Suigei Tokubetsu Junmai “Drunken Whale”.
From Kochi prefecture, which has the dubious honor of having the highest per-capita consumption of sake in Japan. I am not sure which came first, demand or style, but sake from Kochi tends to be really clean and dry, even though the prefecture is really far southwest and sake from the surrounding regions tend to be much richer. This one is perfectly clean and goes down like water. Great as an aperitif or paired with lighter fare and ideally suited for people who are into “clean and crisp” beverages – pilsner, vodka, Pinot Grigio.
Mizuno Shirabe Ginjo “Harmony of Water”.
Kyoto has some of the softest water in all of Japan, and this is the sake that, in my mind, most clearly conveys the relationship between the relative hardness of the water used in production and the resulting sake. It is delicate and soft, the Japanese would describe it as “feminine”. It has a very subtle golden spoon fruitiness and a round mid-palate that speaks quietly of the rice without being heavy or rustic. Its texture is soft and almost evanescent and seems to dissipate through one’s upper palate – the tell-tale sign of soft water. It is a really pretty sake, and perfect for first-time or novice sake drinkers because it’s so approachable.
From the Nakao brewery in Hiroshima, a brewery that has always been at the forefront of yeast and fermentation research, and which also produces our most expensive sake, the Maboroshi Junmai Daiginjo “Mystery”. In the early 1940’s the brewery’s president (grandfather the current president) had been conducting some yeast research in conjunction with the National Research Institute of Brewing, and after evaluating over 2000 strains he was able to isolate a specific strain of yeast that had very powerful fermentation capabilities and yielded an intensely fragrant sake. Because they were later able to propagate the yeast onto apple rinds, the yeast is now called Apple Yeast. The importer convinced the current president to bring back his grandfather’s original recipe, and that is what the Joto Daiginjo is – the original Apple Yeast sake. It has a bright and very persistent fragrant character, a fruity palate, and silky mouth-feel. It is delicious and a bargain for a textbook example of a Daiginjo.

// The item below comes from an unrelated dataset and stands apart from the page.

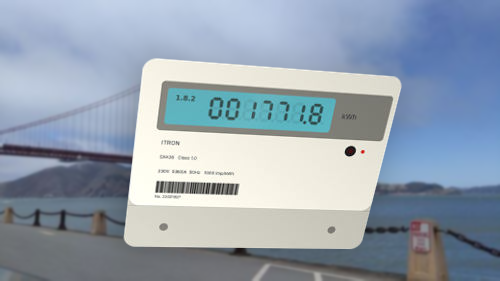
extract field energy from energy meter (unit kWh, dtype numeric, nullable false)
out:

Watari Bune Junmai Ginjo “Ferry Boat”.
Watari Bune is a heirloom strain of sake rice, one of the last remaining non-hybrids, and a parent to Yamadanishiki. It fell out of favor because it is a lot taller than most modern strains, and ripens much later, often going into October, and those two factors make it susceptible to mosquitoes and typhoons. Bringing it back into production was a labor of love and persistence. It took about 2 years for the brewer to hunt down seedlings and convince the government officials in charge to give him some, and then, starting with only 14 grams of seedlings, it took 3 years to grow enough rice to be able to make a tank of sake. Along the way, he also had to convince some local farmers to grow the rice for him, and had them trained by an expert on the rice strain – 35 years later they still tend the rice paddies. The sake is really fragrant and complex, with layers of flavor that open up as the sake warms up a bit. It is unique and elegant and a great discovery for wine drinkers that prefer the aromatic qualities of wines like Riesling or Gewurtztraminer.
Mutemuka Junmai Muroka Nama Genshu “Mutemuka”.
Back to Kochi for something really different. The Mutemuka brewery has been around for over 100 years, and is a pioneer in organic farming. This sake is unpasteurized and undiluted, and is not subjected to charcoal filtering; further, it is aged at room temperature for a year before being shipped. In consequence, it is dense and has an opulent, savory quality – cocoa and nuts, and earthy, mouth-filling umami. This is the sake for rich and hearty food – Indian, Mole, grilled anything. Intense and deep, it is a meat-lover’s, whiskey and stout drinker’s sake.